— Stored items —
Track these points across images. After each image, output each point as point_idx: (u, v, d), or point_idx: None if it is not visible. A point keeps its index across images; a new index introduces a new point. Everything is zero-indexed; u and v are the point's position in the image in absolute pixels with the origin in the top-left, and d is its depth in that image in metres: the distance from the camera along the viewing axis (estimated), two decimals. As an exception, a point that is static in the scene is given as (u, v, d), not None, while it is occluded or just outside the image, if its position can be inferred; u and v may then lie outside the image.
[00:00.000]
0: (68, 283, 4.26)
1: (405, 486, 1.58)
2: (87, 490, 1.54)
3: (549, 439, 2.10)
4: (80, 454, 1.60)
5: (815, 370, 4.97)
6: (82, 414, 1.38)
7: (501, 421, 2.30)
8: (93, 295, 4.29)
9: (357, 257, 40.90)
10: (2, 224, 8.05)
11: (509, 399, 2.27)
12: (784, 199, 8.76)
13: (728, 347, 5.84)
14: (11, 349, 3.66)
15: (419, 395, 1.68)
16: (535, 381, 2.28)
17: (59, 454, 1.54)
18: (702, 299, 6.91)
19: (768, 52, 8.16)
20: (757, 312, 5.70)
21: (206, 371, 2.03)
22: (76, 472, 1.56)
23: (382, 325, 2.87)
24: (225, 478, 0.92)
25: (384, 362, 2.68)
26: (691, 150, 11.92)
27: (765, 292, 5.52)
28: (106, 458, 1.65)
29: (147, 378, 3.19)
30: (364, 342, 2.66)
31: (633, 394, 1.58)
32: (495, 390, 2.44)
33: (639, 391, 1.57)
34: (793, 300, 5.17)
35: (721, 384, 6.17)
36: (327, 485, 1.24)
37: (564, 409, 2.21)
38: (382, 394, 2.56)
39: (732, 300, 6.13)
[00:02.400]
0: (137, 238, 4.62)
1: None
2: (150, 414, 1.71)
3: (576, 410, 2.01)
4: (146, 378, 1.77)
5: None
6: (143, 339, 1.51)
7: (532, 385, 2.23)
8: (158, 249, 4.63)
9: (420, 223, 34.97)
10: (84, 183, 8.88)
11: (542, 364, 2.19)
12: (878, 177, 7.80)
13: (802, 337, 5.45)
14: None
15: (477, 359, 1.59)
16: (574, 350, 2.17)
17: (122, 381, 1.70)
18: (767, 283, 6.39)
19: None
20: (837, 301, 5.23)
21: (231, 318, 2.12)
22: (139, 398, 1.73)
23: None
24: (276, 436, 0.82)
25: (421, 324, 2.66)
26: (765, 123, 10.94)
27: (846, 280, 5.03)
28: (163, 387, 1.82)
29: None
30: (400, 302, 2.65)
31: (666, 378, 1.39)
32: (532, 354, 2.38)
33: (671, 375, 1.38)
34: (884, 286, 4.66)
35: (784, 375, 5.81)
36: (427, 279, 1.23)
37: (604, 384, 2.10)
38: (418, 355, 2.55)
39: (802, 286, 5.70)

...

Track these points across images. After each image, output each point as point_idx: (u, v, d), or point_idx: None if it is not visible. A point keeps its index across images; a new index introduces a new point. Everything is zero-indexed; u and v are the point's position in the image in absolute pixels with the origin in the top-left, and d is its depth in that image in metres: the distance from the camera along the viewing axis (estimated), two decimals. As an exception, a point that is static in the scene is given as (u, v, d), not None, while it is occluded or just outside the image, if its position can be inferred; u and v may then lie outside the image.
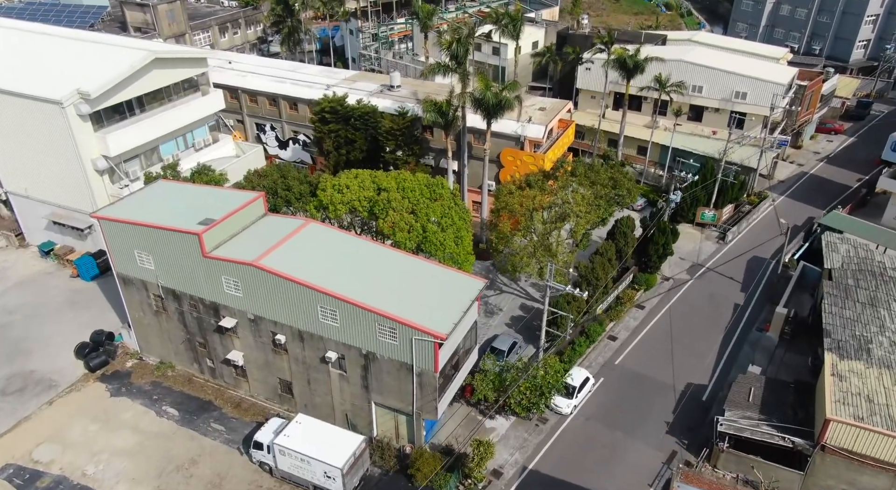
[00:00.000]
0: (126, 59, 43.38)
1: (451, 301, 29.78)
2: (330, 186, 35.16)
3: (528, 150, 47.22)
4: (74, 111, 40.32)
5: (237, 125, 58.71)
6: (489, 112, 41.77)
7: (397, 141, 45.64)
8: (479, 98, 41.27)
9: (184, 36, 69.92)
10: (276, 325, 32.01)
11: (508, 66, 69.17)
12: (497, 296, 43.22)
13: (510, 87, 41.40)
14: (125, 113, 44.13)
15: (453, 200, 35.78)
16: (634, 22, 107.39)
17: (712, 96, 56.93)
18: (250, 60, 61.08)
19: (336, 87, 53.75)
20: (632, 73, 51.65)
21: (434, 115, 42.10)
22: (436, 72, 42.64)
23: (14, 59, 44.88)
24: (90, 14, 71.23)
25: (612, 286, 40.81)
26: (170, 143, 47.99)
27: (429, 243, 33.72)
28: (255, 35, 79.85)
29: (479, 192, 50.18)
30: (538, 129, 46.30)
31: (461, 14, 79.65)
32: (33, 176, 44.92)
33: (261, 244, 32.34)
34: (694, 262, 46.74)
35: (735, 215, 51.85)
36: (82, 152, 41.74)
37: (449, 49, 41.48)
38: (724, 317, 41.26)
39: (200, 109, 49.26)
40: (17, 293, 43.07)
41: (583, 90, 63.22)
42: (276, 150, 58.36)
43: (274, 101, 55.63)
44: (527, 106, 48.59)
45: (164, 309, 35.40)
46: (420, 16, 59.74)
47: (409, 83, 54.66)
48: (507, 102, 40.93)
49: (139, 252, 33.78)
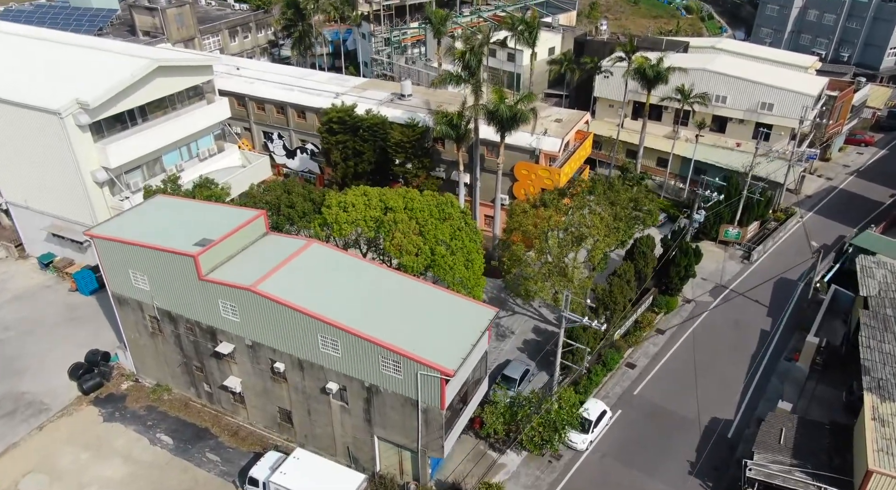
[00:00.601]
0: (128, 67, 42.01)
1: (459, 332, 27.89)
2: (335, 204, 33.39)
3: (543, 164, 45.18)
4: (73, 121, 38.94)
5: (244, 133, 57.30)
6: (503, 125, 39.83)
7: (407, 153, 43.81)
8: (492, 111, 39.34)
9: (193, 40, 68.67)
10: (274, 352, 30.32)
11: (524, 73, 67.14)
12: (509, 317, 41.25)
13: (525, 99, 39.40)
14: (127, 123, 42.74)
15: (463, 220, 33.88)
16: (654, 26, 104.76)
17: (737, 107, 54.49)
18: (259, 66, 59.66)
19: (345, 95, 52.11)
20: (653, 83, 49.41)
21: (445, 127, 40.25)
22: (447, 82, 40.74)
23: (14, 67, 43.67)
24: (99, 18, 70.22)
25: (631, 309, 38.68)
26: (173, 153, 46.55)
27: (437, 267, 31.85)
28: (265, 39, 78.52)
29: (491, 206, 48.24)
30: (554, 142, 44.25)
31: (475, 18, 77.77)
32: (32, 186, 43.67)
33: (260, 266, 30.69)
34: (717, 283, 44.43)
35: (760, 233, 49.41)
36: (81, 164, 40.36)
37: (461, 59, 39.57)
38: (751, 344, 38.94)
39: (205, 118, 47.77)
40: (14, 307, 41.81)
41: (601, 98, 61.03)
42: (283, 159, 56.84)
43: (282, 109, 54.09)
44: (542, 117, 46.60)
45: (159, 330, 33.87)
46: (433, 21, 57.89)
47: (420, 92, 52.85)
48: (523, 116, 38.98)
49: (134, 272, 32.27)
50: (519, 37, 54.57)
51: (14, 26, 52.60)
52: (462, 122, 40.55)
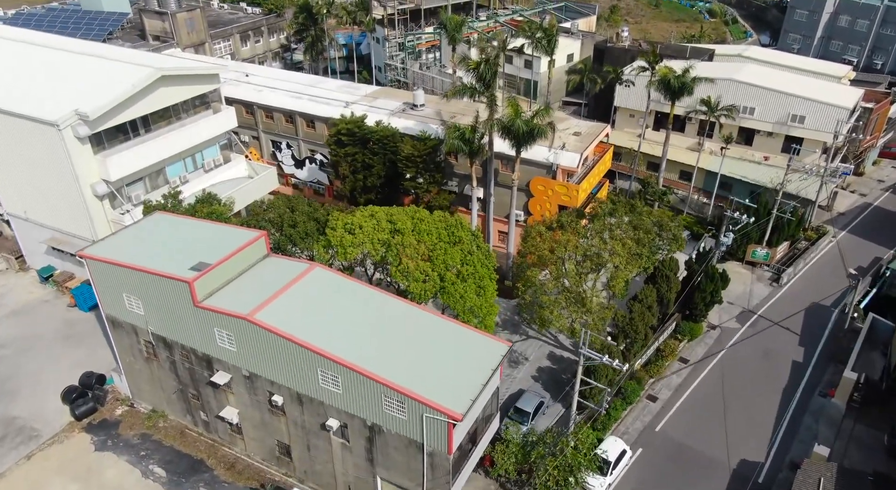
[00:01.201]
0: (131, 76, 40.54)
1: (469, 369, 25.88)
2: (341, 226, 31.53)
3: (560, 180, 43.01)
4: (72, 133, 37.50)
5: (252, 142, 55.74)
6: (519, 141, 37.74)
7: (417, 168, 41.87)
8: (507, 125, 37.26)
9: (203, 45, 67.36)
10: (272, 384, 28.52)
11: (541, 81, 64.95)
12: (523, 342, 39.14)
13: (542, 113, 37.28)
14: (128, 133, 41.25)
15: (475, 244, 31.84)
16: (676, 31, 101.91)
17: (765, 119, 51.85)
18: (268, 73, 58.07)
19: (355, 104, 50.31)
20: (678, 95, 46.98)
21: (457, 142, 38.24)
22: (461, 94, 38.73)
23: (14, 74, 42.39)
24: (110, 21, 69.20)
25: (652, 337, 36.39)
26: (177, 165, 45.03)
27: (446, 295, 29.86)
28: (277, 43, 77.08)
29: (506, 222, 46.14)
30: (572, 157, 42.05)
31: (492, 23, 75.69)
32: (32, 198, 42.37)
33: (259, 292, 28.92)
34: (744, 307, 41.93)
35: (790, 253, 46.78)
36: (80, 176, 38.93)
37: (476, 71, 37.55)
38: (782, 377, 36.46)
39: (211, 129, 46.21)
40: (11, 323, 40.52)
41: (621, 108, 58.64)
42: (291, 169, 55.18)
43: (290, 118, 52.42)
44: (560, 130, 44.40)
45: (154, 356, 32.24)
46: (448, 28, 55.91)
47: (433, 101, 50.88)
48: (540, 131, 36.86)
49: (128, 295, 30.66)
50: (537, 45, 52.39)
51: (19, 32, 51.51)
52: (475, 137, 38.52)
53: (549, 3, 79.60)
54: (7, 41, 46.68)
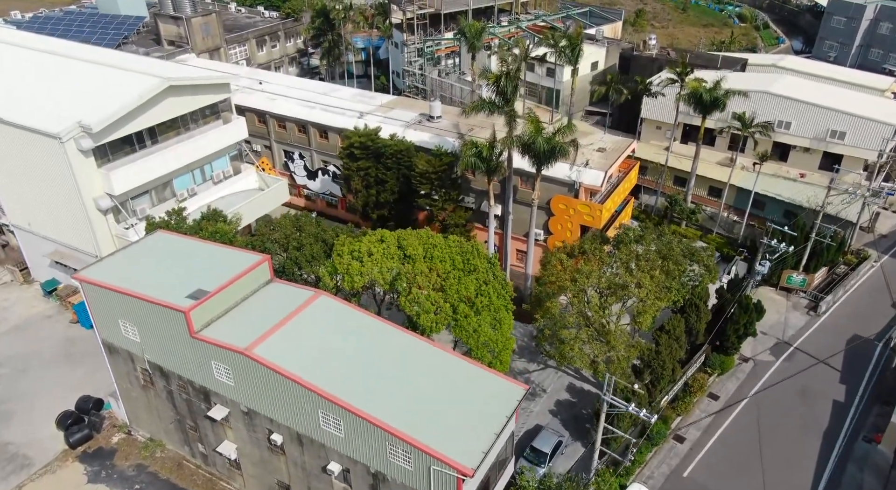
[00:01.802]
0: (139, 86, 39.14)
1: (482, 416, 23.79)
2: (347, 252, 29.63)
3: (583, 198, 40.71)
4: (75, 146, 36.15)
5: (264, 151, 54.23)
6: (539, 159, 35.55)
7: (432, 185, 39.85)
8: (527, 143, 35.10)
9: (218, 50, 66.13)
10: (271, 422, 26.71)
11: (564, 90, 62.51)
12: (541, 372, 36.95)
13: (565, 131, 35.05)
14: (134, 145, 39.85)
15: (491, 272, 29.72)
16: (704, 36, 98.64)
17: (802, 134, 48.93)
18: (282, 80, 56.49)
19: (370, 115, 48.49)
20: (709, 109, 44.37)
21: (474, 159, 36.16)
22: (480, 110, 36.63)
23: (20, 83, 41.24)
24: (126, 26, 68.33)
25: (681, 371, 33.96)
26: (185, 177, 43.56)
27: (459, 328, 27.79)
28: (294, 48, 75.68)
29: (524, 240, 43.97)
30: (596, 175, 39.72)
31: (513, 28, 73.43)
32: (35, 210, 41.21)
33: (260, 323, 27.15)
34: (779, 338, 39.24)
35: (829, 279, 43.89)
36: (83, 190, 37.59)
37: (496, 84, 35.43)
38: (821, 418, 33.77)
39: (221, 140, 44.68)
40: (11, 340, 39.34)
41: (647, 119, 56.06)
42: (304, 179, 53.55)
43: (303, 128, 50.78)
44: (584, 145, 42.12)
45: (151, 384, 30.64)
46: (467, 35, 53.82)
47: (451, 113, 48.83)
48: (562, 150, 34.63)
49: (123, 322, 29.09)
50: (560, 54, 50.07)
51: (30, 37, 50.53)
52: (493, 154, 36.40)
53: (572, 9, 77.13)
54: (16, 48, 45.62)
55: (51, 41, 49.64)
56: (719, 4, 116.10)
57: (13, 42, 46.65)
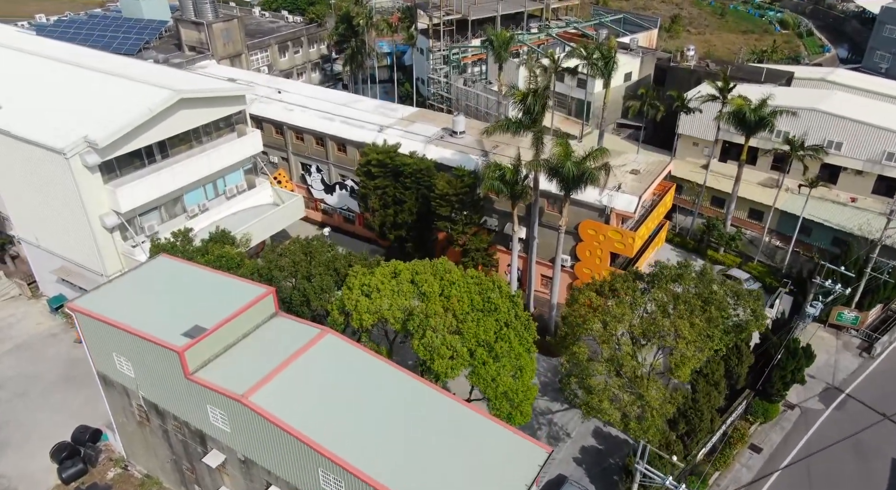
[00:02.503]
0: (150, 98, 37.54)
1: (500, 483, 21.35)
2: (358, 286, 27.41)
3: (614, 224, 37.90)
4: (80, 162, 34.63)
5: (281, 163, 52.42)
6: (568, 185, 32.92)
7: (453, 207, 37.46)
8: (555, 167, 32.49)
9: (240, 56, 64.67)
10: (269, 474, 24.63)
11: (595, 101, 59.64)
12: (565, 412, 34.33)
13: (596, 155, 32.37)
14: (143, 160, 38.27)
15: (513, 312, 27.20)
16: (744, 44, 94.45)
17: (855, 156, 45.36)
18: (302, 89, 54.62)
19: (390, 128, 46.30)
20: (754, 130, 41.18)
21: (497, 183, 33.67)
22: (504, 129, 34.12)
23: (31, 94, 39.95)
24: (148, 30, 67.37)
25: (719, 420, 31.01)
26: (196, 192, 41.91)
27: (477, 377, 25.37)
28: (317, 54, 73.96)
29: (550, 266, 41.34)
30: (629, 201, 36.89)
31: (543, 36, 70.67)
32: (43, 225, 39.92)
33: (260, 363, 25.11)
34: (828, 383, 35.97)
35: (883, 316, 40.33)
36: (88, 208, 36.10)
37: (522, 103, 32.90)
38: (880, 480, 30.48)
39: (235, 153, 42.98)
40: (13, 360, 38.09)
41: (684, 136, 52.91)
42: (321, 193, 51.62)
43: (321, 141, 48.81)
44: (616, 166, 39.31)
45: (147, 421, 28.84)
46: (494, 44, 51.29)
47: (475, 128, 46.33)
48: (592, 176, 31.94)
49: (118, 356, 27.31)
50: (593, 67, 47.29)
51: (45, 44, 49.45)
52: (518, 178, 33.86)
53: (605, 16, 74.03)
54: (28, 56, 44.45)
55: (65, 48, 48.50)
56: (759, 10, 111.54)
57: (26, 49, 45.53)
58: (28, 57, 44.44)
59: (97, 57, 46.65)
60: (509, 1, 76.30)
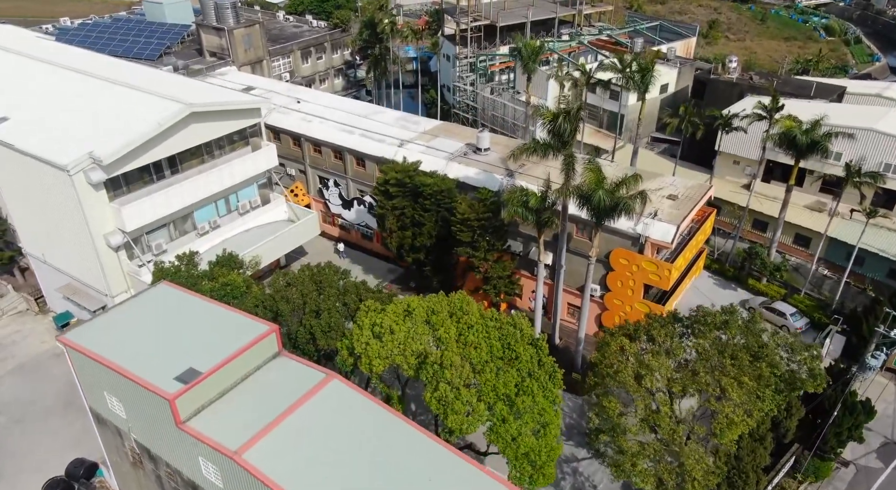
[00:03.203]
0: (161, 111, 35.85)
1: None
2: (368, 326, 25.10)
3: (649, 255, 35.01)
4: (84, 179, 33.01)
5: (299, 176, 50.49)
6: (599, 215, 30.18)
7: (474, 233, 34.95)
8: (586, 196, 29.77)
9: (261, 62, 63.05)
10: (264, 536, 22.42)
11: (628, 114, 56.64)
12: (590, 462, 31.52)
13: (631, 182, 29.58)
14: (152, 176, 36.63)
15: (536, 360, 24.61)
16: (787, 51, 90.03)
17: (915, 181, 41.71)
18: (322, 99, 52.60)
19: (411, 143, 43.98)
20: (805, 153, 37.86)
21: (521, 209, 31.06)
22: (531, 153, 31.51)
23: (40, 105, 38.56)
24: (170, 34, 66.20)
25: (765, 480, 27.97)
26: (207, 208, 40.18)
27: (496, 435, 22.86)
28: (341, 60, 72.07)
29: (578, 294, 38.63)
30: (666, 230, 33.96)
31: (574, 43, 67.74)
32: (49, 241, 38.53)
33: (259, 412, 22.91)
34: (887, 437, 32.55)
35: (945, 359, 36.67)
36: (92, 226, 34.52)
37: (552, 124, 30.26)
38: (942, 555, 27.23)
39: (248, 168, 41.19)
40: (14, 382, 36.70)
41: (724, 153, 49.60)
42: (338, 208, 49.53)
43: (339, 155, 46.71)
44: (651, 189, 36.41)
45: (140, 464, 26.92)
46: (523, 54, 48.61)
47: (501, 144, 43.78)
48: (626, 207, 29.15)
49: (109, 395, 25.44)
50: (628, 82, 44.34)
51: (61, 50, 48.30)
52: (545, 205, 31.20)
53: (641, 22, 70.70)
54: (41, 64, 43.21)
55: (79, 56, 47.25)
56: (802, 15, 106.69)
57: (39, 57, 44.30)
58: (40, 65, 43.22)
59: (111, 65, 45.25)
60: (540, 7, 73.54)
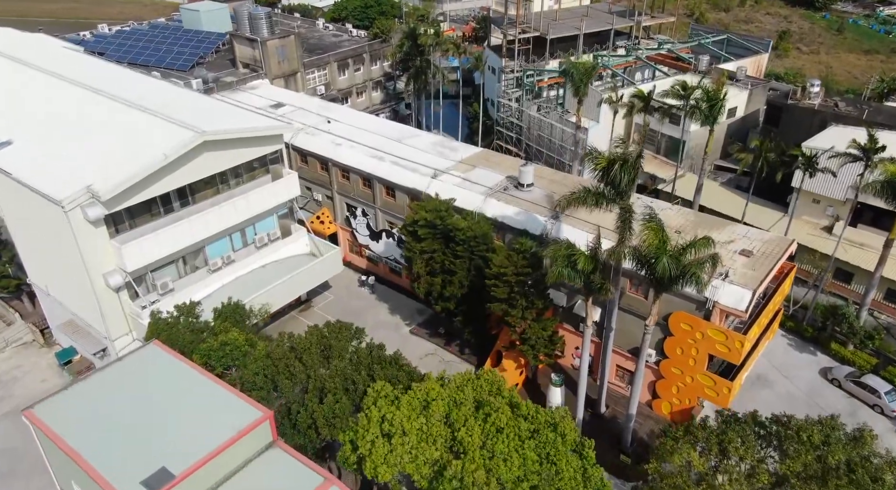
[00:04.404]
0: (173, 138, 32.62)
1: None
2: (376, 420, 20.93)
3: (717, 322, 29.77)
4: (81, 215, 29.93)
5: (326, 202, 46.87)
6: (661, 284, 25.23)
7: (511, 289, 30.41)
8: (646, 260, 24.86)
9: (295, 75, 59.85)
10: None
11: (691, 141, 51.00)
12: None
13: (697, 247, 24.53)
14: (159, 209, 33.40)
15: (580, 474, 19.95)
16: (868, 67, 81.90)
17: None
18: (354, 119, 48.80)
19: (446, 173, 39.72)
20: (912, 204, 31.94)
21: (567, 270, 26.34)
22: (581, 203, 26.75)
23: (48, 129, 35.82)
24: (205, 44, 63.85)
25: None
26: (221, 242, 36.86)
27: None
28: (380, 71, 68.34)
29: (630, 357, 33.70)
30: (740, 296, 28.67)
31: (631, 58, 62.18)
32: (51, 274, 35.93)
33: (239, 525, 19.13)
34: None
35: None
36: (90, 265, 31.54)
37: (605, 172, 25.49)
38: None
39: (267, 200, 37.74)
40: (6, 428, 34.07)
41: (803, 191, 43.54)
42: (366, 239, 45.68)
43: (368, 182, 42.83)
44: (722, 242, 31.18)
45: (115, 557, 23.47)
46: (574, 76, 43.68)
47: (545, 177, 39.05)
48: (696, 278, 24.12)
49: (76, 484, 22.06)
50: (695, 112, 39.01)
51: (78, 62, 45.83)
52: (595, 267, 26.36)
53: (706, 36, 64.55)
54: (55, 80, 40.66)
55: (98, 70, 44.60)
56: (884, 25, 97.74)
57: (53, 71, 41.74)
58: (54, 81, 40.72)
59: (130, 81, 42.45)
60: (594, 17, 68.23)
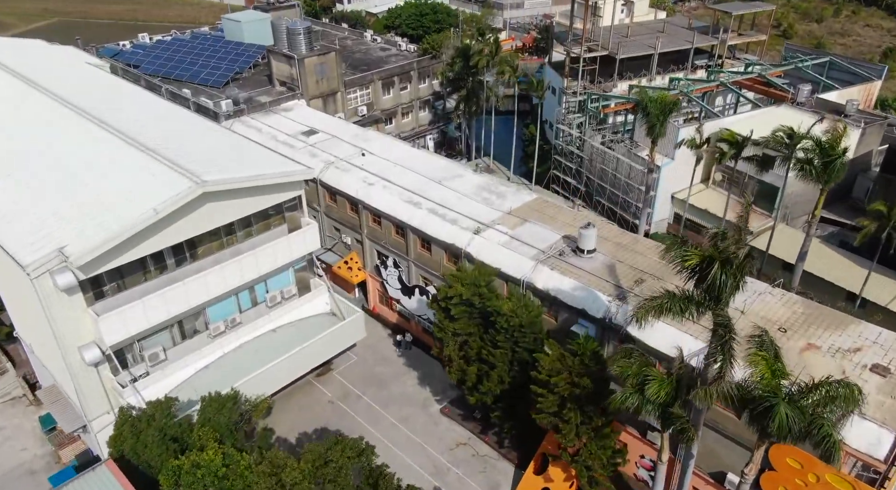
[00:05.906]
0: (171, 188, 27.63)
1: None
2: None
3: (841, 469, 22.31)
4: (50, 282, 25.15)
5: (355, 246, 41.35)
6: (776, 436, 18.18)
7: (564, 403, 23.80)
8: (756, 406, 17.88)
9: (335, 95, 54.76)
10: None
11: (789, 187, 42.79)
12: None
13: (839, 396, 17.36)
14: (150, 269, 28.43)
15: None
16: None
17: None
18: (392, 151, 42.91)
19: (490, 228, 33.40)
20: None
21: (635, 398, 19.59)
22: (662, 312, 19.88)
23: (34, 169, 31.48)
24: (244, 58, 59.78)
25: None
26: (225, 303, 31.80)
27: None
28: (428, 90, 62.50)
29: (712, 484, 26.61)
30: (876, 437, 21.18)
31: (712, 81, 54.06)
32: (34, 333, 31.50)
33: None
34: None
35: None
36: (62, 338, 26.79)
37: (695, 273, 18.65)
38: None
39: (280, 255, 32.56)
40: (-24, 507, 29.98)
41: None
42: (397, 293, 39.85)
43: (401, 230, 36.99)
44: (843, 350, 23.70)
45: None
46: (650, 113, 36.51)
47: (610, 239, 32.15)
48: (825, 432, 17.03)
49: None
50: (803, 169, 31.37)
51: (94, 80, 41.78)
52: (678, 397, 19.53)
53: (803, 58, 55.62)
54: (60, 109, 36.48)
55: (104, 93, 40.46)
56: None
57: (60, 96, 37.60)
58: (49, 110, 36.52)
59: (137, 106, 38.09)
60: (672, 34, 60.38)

— AIM OF THE EXERCISE —
Your answer must be the lines above from the one containing "21: (206, 371, 2.03)" to the one containing "39: (732, 300, 6.13)", both included, restated word for word.

— SOLUTION TO THIS TASK —
21: (206, 371, 2.03)
22: (76, 472, 1.56)
23: (382, 325, 2.87)
24: (225, 478, 0.92)
25: (384, 362, 2.68)
26: (691, 150, 11.92)
27: (765, 292, 5.52)
28: (106, 458, 1.65)
29: (147, 378, 3.19)
30: (364, 342, 2.66)
31: (633, 394, 1.58)
32: (495, 390, 2.44)
33: (639, 391, 1.57)
34: (793, 300, 5.17)
35: (721, 384, 6.17)
36: (327, 485, 1.24)
37: (564, 409, 2.21)
38: (382, 394, 2.56)
39: (732, 300, 6.13)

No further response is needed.